PROVIDED MATERIAL START

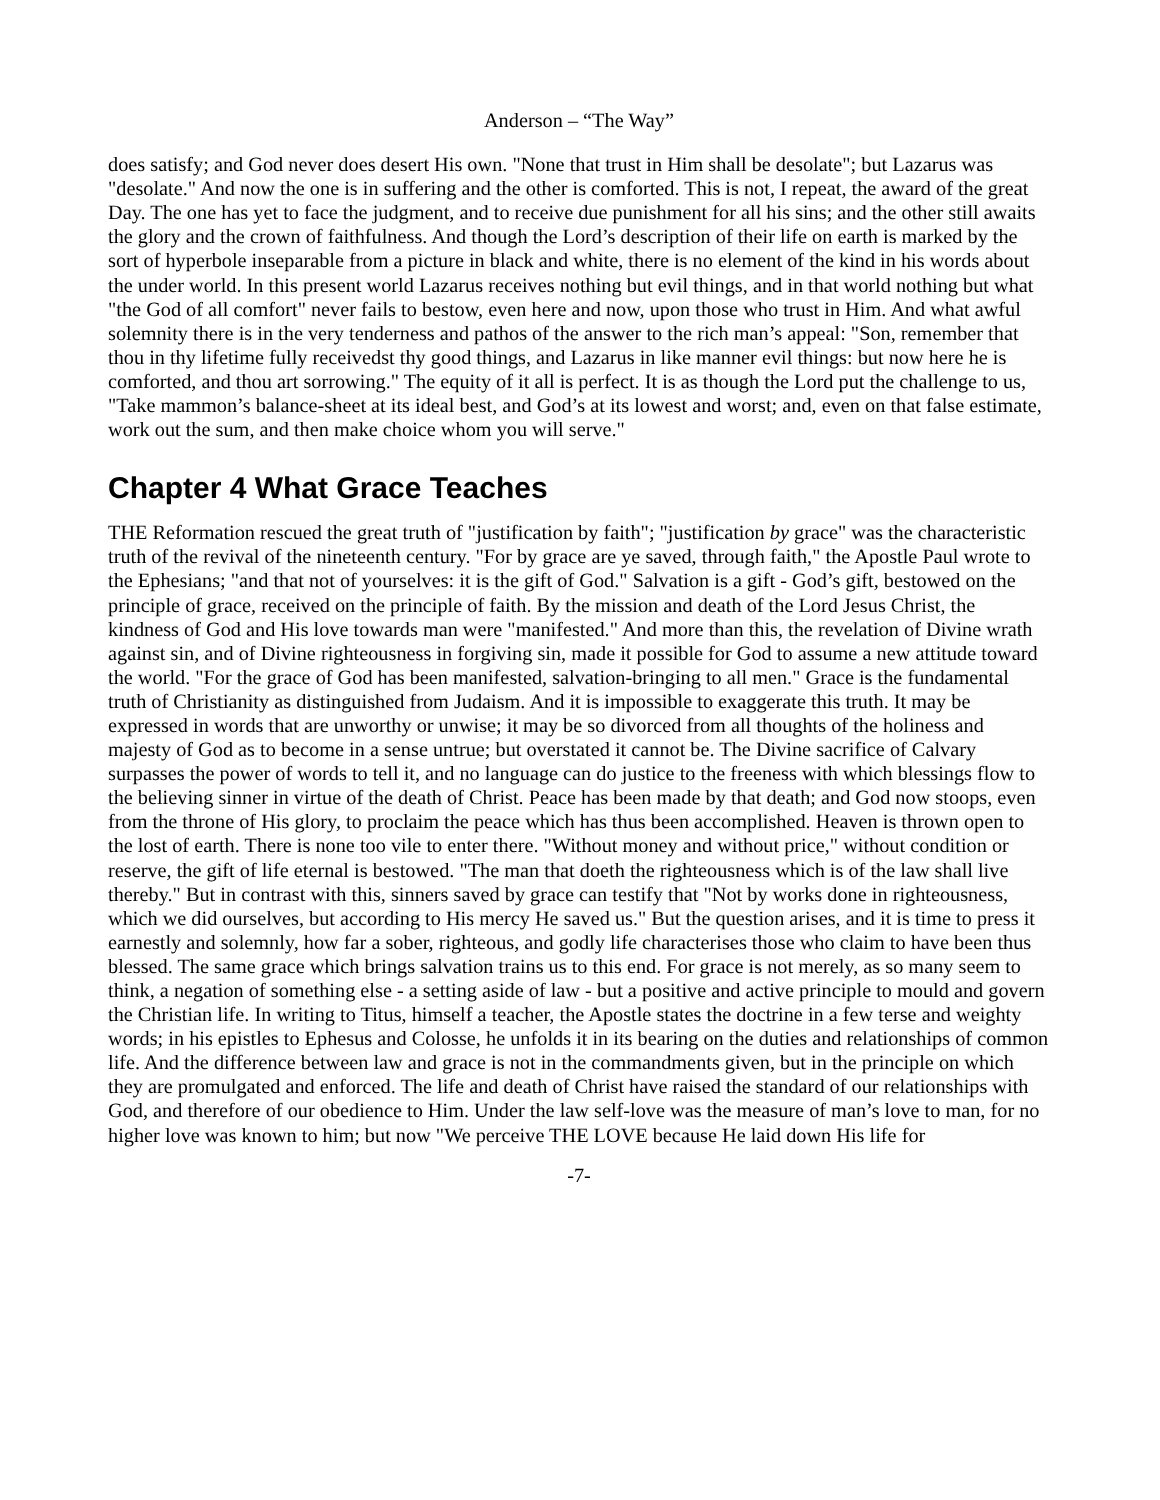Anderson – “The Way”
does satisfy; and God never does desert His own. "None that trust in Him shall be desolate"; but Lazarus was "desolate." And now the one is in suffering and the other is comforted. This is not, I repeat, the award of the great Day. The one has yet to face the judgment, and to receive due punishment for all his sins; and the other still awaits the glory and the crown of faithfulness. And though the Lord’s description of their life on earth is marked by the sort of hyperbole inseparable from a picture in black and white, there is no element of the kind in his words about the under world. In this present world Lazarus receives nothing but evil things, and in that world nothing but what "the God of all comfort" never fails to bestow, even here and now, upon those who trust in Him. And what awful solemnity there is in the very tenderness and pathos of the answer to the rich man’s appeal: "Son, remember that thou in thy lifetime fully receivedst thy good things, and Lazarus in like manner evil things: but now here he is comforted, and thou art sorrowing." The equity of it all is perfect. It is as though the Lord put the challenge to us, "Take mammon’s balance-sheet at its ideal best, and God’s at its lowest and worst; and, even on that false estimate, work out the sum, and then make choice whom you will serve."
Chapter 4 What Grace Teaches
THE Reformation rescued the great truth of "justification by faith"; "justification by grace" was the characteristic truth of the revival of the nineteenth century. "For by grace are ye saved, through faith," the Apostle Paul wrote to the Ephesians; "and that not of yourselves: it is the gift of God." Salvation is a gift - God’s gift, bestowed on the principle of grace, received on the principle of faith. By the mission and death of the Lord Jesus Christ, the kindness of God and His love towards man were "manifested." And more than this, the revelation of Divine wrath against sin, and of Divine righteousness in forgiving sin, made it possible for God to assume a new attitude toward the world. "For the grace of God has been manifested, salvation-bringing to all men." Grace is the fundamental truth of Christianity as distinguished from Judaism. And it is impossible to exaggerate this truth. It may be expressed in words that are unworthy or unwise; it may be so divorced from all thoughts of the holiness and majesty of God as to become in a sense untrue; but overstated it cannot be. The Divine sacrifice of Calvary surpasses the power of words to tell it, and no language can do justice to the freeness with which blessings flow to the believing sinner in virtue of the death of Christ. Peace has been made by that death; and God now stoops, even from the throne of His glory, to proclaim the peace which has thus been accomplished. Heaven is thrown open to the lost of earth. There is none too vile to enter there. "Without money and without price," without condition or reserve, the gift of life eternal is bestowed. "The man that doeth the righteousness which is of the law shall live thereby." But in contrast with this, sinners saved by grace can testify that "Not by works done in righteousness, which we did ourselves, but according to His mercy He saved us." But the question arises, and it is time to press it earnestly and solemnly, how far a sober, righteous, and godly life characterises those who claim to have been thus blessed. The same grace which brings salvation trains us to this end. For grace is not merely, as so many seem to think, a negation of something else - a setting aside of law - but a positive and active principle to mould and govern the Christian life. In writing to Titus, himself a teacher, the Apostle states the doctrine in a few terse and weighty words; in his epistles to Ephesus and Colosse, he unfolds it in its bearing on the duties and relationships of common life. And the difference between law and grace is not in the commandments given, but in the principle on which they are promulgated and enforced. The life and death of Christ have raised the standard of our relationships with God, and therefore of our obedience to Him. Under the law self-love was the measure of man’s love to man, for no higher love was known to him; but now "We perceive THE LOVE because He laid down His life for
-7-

PROVIDED MATERIAL END
PROVIDED MATERIAL START

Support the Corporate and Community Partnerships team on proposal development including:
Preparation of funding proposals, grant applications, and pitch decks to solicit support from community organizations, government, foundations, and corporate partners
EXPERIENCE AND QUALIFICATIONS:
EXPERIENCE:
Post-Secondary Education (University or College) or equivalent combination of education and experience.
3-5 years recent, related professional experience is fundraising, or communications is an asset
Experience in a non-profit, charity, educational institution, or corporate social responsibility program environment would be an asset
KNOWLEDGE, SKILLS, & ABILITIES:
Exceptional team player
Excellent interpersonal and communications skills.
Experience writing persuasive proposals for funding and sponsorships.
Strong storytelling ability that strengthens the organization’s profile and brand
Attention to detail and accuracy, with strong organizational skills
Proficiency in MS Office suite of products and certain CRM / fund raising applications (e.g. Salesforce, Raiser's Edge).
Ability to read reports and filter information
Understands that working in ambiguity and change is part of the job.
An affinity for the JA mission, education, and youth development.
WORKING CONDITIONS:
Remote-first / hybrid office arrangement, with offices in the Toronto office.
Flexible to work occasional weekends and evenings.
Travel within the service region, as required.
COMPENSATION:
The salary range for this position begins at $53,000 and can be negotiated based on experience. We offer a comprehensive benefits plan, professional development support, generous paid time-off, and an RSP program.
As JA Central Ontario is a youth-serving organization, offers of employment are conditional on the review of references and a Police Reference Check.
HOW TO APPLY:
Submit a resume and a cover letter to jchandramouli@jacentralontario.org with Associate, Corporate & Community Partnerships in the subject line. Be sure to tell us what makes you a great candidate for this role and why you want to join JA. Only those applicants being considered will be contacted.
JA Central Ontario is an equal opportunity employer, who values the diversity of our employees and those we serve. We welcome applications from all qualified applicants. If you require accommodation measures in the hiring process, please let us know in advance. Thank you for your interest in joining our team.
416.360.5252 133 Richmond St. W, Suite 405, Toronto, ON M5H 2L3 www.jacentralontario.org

PROVIDED MATERIAL END

**TASK INSTRUCTIONS**
Restate word for word only the lines above from the line containing "Flexible to work" to the line containing "416.360.5252 133 Richmond", both of them included.

**FINISHED EXERCISE**
Flexible to work occasional weekends and evenings.
Travel within the service region, as required.
COMPENSATION:
The salary range for this position begins at $53,000 and can be negotiated based on experience. We offer a comprehensive benefits plan, professional development support, generous paid time-off, and an RSP program.
As JA Central Ontario is a youth-serving organization, offers of employment are conditional on the review of references and a Police Reference Check.
HOW TO APPLY:
Submit a resume and a cover letter to jchandramouli@jacentralontario.org with Associate, Corporate & Community Partnerships in the subject line. Be sure to tell us what makes you a great candidate for this role and why you want to join JA. Only those applicants being considered will be contacted.
JA Central Ontario is an equal opportunity employer, who values the diversity of our employees and those we serve. We welcome applications from all qualified applicants. If you require accommodation measures in the hiring process, please let us know in advance. Thank you for your interest in joining our team.
416.360.5252 133 Richmond St. W, Suite 405, Toronto, ON M5H 2L3 www.jacentralontario.org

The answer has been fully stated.